--- START RECORDS FOR PROCESSING ---

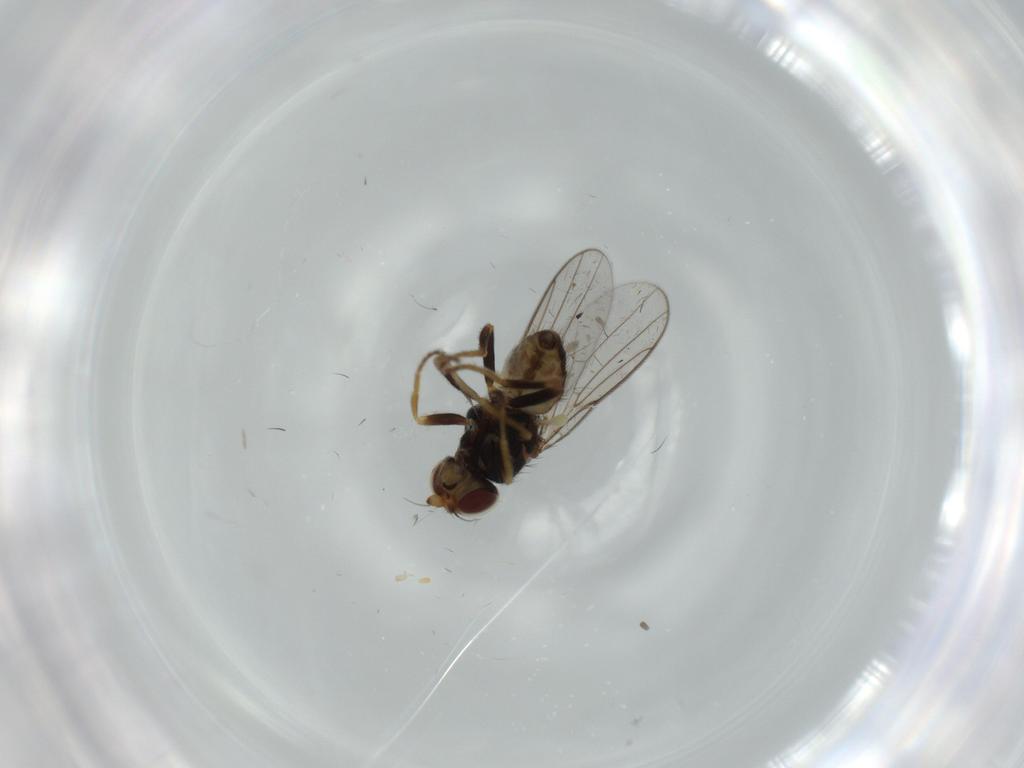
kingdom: Animalia
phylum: Arthropoda
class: Insecta
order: Diptera
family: Chloropidae
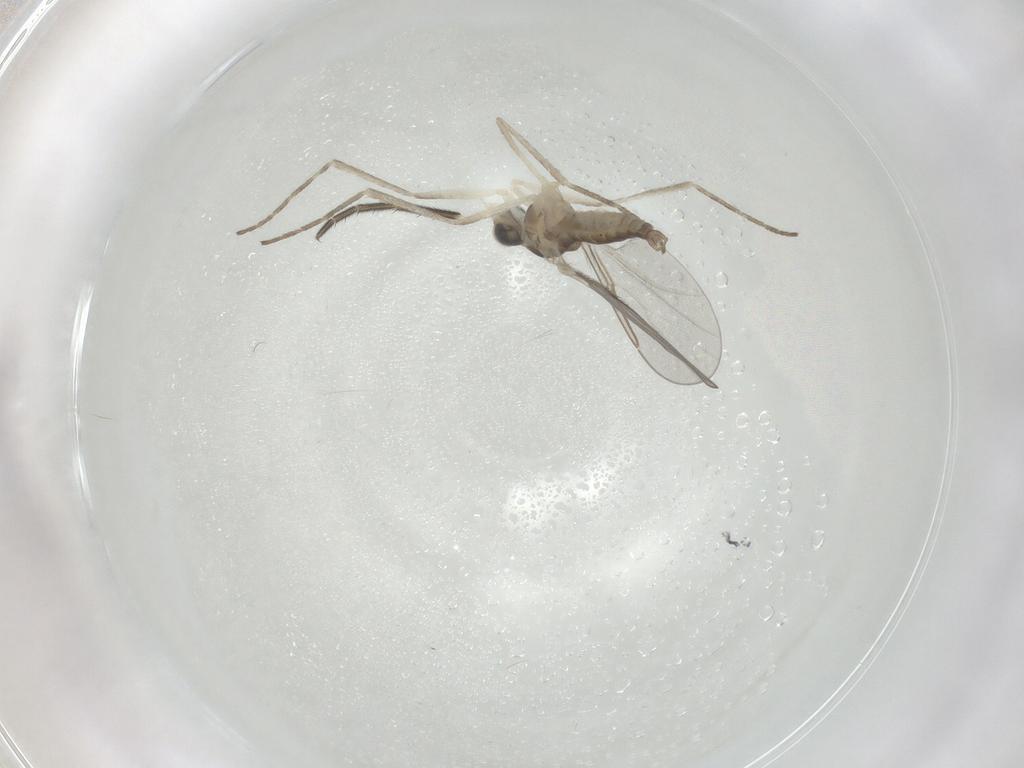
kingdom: Animalia
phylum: Arthropoda
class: Insecta
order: Diptera
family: Cecidomyiidae
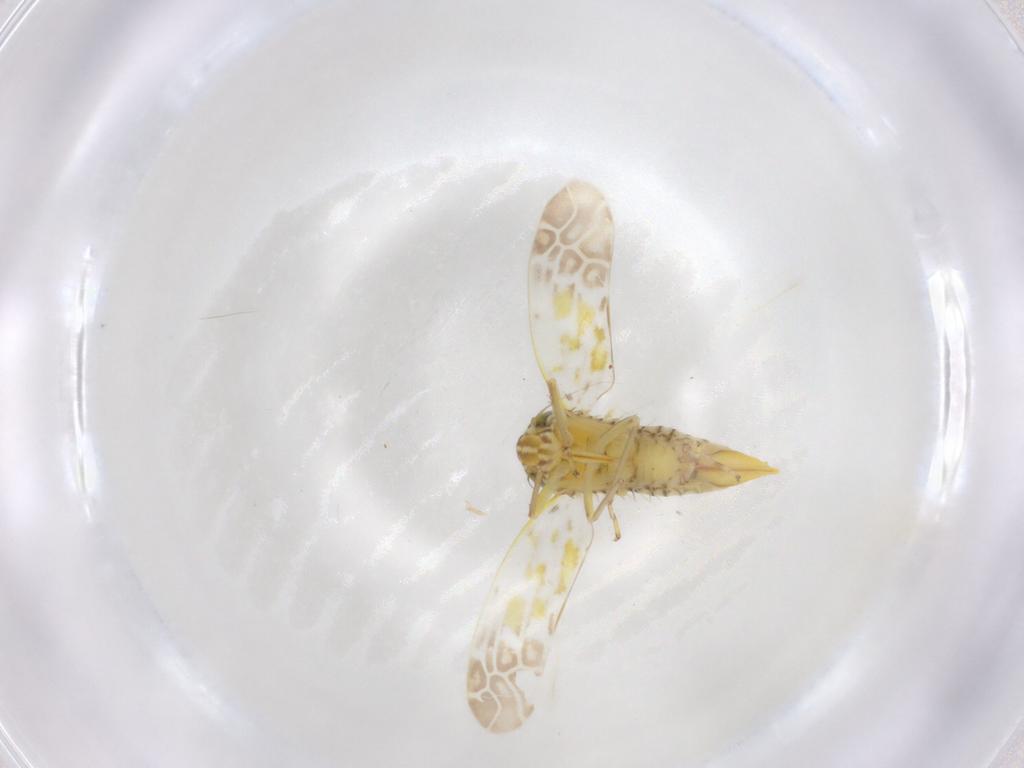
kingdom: Animalia
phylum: Arthropoda
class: Insecta
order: Hemiptera
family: Cicadellidae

--- END RECORDS FOR PROCESSING ---

WHAT THIS TASK INVOLVES: Write out again every line of all three records, from kingdom through family, keeping each line unchanged and in order. Leave the pictures out.

RESPONSE FOR THIS EXERCISE:
kingdom: Animalia
phylum: Arthropoda
class: Insecta
order: Diptera
family: Chloropidae
kingdom: Animalia
phylum: Arthropoda
class: Insecta
order: Diptera
family: Cecidomyiidae
kingdom: Animalia
phylum: Arthropoda
class: Insecta
order: Hemiptera
family: Cicadellidae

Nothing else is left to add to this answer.